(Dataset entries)
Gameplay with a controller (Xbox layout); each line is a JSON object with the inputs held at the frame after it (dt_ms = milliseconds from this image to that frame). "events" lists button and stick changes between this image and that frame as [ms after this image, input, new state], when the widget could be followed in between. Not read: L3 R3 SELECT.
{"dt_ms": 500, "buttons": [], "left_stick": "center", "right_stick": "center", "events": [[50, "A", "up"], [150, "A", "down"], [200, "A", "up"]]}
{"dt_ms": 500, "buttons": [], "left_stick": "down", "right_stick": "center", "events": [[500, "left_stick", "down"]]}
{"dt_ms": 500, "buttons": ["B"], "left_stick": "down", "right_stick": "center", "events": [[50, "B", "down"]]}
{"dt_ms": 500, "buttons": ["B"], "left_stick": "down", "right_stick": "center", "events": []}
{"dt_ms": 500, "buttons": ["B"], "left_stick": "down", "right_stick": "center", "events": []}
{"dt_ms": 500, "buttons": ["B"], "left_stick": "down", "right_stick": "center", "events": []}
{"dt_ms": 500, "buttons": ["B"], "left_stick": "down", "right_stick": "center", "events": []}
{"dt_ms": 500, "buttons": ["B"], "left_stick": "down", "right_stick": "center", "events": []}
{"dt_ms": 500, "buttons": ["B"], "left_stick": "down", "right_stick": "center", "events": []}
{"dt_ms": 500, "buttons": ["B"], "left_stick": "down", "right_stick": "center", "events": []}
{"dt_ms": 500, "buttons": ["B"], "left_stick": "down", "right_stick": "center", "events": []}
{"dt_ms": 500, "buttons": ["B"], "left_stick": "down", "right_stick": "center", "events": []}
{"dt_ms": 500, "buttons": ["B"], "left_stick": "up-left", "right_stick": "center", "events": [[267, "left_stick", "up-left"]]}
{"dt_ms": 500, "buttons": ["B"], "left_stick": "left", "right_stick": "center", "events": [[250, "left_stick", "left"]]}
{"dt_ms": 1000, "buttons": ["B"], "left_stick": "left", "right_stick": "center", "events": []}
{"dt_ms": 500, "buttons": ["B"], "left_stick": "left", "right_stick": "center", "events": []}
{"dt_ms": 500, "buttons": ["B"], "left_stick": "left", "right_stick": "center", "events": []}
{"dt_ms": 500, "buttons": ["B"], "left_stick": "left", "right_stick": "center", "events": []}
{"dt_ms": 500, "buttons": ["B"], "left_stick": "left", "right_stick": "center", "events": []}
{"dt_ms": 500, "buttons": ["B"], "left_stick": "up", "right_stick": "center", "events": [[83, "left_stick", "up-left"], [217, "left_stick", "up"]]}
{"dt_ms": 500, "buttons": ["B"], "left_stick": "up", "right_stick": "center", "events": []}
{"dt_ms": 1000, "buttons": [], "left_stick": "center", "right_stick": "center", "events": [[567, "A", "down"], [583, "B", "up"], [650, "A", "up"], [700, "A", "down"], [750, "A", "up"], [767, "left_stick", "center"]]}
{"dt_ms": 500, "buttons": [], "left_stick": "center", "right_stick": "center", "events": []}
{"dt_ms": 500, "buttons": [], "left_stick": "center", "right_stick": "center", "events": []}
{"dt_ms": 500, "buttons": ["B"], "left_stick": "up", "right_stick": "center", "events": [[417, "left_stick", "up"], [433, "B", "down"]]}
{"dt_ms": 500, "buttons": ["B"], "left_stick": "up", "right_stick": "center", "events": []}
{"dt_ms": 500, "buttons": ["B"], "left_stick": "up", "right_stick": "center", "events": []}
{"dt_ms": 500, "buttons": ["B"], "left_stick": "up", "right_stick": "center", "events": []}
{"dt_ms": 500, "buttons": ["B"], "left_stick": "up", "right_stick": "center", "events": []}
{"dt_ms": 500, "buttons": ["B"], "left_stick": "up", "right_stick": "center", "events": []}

INSTRUCTIONS FOR THE TASK: Could you reproduce all of the entries exactly as they appear?

TASK OUTPUT:
Gameplay with a controller (Xbox layout); each line is a JSON object with the inputs held at the frame after it (dt_ms = milliseconds from this image to that frame). "events" lists button and stick changes between this image and that frame as [ms after this image, input, new state], when the widget could be followed in between. Not read: L3 R3 SELECT.
{"dt_ms": 500, "buttons": [], "left_stick": "center", "right_stick": "center", "events": [[50, "A", "up"], [150, "A", "down"], [200, "A", "up"]]}
{"dt_ms": 500, "buttons": [], "left_stick": "down", "right_stick": "center", "events": [[500, "left_stick", "down"]]}
{"dt_ms": 500, "buttons": ["B"], "left_stick": "down", "right_stick": "center", "events": [[50, "B", "down"]]}
{"dt_ms": 500, "buttons": ["B"], "left_stick": "down", "right_stick": "center", "events": []}
{"dt_ms": 500, "buttons": ["B"], "left_stick": "down", "right_stick": "center", "events": []}
{"dt_ms": 500, "buttons": ["B"], "left_stick": "down", "right_stick": "center", "events": []}
{"dt_ms": 500, "buttons": ["B"], "left_stick": "down", "right_stick": "center", "events": []}
{"dt_ms": 500, "buttons": ["B"], "left_stick": "down", "right_stick": "center", "events": []}
{"dt_ms": 500, "buttons": ["B"], "left_stick": "down", "right_stick": "center", "events": []}
{"dt_ms": 500, "buttons": ["B"], "left_stick": "down", "right_stick": "center", "events": []}
{"dt_ms": 500, "buttons": ["B"], "left_stick": "down", "right_stick": "center", "events": []}
{"dt_ms": 500, "buttons": ["B"], "left_stick": "down", "right_stick": "center", "events": []}
{"dt_ms": 500, "buttons": ["B"], "left_stick": "up-left", "right_stick": "center", "events": [[267, "left_stick", "up-left"]]}
{"dt_ms": 500, "buttons": ["B"], "left_stick": "left", "right_stick": "center", "events": [[250, "left_stick", "left"]]}
{"dt_ms": 1000, "buttons": ["B"], "left_stick": "left", "right_stick": "center", "events": []}
{"dt_ms": 500, "buttons": ["B"], "left_stick": "left", "right_stick": "center", "events": []}
{"dt_ms": 500, "buttons": ["B"], "left_stick": "left", "right_stick": "center", "events": []}
{"dt_ms": 500, "buttons": ["B"], "left_stick": "left", "right_stick": "center", "events": []}
{"dt_ms": 500, "buttons": ["B"], "left_stick": "left", "right_stick": "center", "events": []}
{"dt_ms": 500, "buttons": ["B"], "left_stick": "up", "right_stick": "center", "events": [[83, "left_stick", "up-left"], [217, "left_stick", "up"]]}
{"dt_ms": 500, "buttons": ["B"], "left_stick": "up", "right_stick": "center", "events": []}
{"dt_ms": 1000, "buttons": [], "left_stick": "center", "right_stick": "center", "events": [[567, "A", "down"], [583, "B", "up"], [650, "A", "up"], [700, "A", "down"], [750, "A", "up"], [767, "left_stick", "center"]]}
{"dt_ms": 500, "buttons": [], "left_stick": "center", "right_stick": "center", "events": []}
{"dt_ms": 500, "buttons": [], "left_stick": "center", "right_stick": "center", "events": []}
{"dt_ms": 500, "buttons": ["B"], "left_stick": "up", "right_stick": "center", "events": [[417, "left_stick", "up"], [433, "B", "down"]]}
{"dt_ms": 500, "buttons": ["B"], "left_stick": "up", "right_stick": "center", "events": []}
{"dt_ms": 500, "buttons": ["B"], "left_stick": "up", "right_stick": "center", "events": []}
{"dt_ms": 500, "buttons": ["B"], "left_stick": "up", "right_stick": "center", "events": []}
{"dt_ms": 500, "buttons": ["B"], "left_stick": "up", "right_stick": "center", "events": []}
{"dt_ms": 500, "buttons": ["B"], "left_stick": "up", "right_stick": "center", "events": []}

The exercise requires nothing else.